DOCUMENT SECTION:
=====
Milwaukee Ballet Company plans new headquarters in Third Ward

Alderman was hoping for larger development on site

The Italian Community Center in the Third Ward.

Last updated on July 3rd, 2019 at 07:13 pm

The Milwaukee Ballet Company plans to build a one-story building, that will be approximately 40,000 square feet, in the city’s Historic Third Ward for its new headquarters, according to the Milwaukee alderman who represents the neighborhood.

Alderman Robert Bauman said he is underwhelmed by the project and was hoping for something larger at the Italian Community Center site, 631 E Chicago St.

“To me, they are under-developing the site for the most dynamic neighborhood in Milwaukee,” said Bauman, who says he has not seen renderings of the project, but who has spoken to project developer Michael DeMichele.

Members of the Italian Community Center voted last week to sell a 1.8-acre parcel in the southwestern corner of the ICC’s parking lot to the Ballet for $2.4 million, according to a report broken by BizTimes Milwaukee partner

Italian Community Center ICC
The Italian Community Center in Milwaukee’s Historic Third Ward.

Joe Vella, president of the ICC, said the Ballet approached the ICC to purchase the parcel for a new facility that would be used for performances and to teach ballet. Vella said the ICC is not considering selling any other parcels at this time.
=====
SUPPLIED MATERIAL:

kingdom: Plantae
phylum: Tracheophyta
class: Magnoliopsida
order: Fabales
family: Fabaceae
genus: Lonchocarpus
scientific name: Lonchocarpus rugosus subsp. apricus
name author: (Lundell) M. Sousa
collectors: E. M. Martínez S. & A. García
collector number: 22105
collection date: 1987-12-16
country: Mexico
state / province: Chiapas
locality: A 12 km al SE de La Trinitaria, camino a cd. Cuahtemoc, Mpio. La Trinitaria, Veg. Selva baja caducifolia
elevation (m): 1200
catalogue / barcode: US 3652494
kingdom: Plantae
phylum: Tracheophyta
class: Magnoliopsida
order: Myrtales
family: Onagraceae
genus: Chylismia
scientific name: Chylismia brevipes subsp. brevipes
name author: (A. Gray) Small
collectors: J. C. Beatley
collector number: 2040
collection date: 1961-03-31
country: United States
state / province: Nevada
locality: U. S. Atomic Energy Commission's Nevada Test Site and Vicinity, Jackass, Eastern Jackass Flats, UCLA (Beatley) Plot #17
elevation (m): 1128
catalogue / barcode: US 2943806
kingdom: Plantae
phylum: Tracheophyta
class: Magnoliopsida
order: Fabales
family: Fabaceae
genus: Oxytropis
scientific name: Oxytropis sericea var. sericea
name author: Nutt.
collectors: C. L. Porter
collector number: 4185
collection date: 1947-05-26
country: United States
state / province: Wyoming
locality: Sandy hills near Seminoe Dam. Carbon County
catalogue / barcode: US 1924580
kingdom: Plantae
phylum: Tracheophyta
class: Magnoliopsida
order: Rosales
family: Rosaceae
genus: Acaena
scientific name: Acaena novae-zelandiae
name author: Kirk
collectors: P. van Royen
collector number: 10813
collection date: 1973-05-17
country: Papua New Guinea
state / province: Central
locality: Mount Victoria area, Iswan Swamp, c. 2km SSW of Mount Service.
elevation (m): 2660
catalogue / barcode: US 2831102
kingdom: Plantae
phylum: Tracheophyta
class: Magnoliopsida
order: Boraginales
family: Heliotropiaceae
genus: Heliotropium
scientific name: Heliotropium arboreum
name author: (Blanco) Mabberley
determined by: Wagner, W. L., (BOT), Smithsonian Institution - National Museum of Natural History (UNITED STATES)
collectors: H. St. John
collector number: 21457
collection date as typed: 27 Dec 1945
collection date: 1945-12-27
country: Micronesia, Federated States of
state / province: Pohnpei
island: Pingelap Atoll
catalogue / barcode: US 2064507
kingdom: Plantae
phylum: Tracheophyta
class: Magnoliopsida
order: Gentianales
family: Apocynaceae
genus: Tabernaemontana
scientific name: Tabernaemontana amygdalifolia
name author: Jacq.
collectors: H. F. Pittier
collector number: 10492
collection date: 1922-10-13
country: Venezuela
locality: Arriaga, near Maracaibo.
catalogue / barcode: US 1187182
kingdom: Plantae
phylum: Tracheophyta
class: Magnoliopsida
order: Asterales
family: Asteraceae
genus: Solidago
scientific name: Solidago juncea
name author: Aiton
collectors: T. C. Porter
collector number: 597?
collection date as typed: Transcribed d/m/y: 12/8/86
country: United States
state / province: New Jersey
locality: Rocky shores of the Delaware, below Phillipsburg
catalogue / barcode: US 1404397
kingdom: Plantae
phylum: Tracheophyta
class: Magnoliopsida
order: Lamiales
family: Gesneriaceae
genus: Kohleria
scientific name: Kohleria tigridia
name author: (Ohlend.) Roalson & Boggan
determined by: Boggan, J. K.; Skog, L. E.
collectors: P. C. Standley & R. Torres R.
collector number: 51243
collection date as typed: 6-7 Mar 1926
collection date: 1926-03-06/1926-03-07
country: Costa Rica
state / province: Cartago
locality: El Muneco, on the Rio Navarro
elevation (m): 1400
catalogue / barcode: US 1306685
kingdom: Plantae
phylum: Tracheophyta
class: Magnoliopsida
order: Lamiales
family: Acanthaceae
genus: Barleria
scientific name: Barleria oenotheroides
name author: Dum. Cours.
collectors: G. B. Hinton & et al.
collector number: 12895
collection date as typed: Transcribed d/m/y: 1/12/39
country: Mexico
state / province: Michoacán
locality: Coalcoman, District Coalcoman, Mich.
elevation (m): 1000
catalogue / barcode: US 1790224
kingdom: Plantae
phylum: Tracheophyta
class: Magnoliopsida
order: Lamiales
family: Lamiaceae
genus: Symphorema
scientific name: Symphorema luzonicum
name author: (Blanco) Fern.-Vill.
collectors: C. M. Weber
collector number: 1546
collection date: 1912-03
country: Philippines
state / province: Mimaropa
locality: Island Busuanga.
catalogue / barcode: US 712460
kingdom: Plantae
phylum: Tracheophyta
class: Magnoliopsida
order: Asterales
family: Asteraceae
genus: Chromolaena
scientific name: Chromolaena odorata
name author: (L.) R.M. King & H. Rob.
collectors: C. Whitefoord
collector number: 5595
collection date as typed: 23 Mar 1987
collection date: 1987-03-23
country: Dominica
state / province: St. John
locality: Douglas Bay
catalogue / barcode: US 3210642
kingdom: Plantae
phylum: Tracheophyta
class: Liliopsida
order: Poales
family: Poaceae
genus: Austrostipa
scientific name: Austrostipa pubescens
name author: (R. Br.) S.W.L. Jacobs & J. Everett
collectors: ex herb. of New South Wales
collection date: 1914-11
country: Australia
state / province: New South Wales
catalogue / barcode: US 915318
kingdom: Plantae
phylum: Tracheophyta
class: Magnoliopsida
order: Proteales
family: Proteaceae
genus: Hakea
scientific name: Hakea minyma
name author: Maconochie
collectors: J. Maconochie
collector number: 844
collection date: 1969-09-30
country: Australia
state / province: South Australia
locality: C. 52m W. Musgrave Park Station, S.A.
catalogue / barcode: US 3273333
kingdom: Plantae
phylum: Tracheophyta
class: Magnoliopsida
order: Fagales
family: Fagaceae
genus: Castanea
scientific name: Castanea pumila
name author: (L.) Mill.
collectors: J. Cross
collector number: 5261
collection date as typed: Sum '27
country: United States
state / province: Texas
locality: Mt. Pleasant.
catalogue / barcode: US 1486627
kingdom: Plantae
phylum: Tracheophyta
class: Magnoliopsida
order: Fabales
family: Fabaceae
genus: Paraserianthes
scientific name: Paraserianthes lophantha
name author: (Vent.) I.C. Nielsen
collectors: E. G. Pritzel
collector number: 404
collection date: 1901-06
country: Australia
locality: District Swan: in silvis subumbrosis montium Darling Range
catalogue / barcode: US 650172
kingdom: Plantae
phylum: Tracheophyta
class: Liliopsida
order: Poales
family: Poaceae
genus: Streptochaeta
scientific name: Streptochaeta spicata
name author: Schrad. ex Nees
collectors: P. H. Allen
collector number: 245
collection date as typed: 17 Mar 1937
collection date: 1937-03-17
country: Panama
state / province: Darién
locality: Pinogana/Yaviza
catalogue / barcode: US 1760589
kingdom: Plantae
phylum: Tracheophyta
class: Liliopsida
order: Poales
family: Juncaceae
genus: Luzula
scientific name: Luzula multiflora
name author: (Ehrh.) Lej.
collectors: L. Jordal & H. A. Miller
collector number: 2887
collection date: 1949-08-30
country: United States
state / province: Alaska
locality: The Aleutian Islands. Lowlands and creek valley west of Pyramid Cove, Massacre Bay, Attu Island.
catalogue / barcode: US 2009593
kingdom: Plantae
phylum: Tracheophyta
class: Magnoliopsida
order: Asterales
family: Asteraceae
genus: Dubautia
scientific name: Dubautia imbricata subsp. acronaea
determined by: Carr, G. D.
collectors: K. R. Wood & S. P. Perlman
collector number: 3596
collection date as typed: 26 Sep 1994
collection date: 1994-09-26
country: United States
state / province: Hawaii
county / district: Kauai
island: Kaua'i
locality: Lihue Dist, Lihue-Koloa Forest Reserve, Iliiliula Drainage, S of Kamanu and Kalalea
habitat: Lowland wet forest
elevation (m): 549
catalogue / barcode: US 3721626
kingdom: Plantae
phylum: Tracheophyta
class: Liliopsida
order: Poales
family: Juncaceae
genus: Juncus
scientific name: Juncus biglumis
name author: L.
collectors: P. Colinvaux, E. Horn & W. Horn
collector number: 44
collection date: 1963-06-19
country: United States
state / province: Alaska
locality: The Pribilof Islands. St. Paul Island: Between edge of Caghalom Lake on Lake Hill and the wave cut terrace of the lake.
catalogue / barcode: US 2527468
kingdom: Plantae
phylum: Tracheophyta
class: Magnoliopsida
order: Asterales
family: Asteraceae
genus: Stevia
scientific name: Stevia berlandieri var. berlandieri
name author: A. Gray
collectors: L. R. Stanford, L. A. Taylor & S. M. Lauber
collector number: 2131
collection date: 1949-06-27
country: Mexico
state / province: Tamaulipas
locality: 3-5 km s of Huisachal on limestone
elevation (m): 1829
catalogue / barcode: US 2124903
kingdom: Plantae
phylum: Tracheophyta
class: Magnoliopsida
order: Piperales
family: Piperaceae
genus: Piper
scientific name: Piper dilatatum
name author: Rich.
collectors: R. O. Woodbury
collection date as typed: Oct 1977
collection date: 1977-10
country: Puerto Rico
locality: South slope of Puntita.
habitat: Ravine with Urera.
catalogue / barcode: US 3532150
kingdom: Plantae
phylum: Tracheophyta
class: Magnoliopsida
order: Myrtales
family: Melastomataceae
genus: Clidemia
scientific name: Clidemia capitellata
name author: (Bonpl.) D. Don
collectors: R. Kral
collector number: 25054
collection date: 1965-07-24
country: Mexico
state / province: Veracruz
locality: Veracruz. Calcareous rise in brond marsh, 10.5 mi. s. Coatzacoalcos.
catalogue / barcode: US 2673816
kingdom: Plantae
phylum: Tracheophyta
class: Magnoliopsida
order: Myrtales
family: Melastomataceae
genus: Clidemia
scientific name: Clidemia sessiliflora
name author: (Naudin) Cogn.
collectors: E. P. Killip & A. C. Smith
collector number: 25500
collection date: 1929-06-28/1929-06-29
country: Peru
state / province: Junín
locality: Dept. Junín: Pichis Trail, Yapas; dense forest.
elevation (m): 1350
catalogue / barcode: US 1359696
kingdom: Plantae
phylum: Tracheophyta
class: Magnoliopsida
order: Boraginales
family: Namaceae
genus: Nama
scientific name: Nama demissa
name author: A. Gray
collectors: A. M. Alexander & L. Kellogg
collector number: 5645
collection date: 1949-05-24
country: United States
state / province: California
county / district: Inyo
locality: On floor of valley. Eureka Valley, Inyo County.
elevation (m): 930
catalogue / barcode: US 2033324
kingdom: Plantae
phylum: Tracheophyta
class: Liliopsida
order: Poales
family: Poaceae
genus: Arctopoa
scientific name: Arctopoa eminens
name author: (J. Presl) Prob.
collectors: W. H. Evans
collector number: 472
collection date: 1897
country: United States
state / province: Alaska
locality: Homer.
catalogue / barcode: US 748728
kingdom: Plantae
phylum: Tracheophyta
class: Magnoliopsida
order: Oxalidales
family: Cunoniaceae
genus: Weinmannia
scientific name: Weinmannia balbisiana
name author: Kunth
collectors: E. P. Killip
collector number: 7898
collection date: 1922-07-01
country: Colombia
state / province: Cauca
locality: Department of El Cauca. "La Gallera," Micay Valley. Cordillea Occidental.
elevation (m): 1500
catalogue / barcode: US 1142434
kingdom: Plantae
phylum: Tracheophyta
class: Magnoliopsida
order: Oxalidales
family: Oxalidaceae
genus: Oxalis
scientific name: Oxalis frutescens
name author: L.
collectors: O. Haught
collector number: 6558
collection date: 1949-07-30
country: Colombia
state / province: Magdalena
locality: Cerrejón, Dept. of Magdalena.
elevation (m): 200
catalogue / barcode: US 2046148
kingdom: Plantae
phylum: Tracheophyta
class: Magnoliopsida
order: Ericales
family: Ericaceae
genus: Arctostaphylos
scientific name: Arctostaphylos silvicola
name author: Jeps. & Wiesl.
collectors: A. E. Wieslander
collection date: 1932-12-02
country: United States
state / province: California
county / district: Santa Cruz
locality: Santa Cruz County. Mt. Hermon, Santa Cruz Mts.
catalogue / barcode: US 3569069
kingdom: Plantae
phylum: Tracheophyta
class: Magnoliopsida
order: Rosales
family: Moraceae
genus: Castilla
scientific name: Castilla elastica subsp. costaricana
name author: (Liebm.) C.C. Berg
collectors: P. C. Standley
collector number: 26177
=====
WORK ORDER 1: Translate this sentence from the article about the Milwaukee Ballet's planned headquarters into Spanish: "Vella said the ICC is not considering selling any other parcels at this time."
WORK ORDER 2: Please continue the article about the Milwaukee Ballet's planned headquarters from where it stops.

WRITTEN RESPONSE 1: Vella dijo que el ICC no está considerando vender ninguna otra parcela en este momento.

WRITTEN RESPONSE 2:
But Baumann said major performances for the Ballet would continue to be held at the Marcus Center for the Performing Arts downtown.

The Ballet has not responded to requests for comment and DeMichele could not immediately be reached for comment.

The Milwaukee Ballet’s offices are currently located at 504 W. National Ave., in the city’s Walker’s Point neighborhood.

The Ballet’s plans will have to go before the Third Ward’s Architectural Review Board, which Bauman is a member. From there, Bauman believes the project could be built by right and would not require a zoning change through the city.

“My initial impressions might go away once all of the details are disclosed, but considering how much Third Ward development is in demand and residential development is in demand, a one-story building seems to be on the diminutive side,” Bauman said.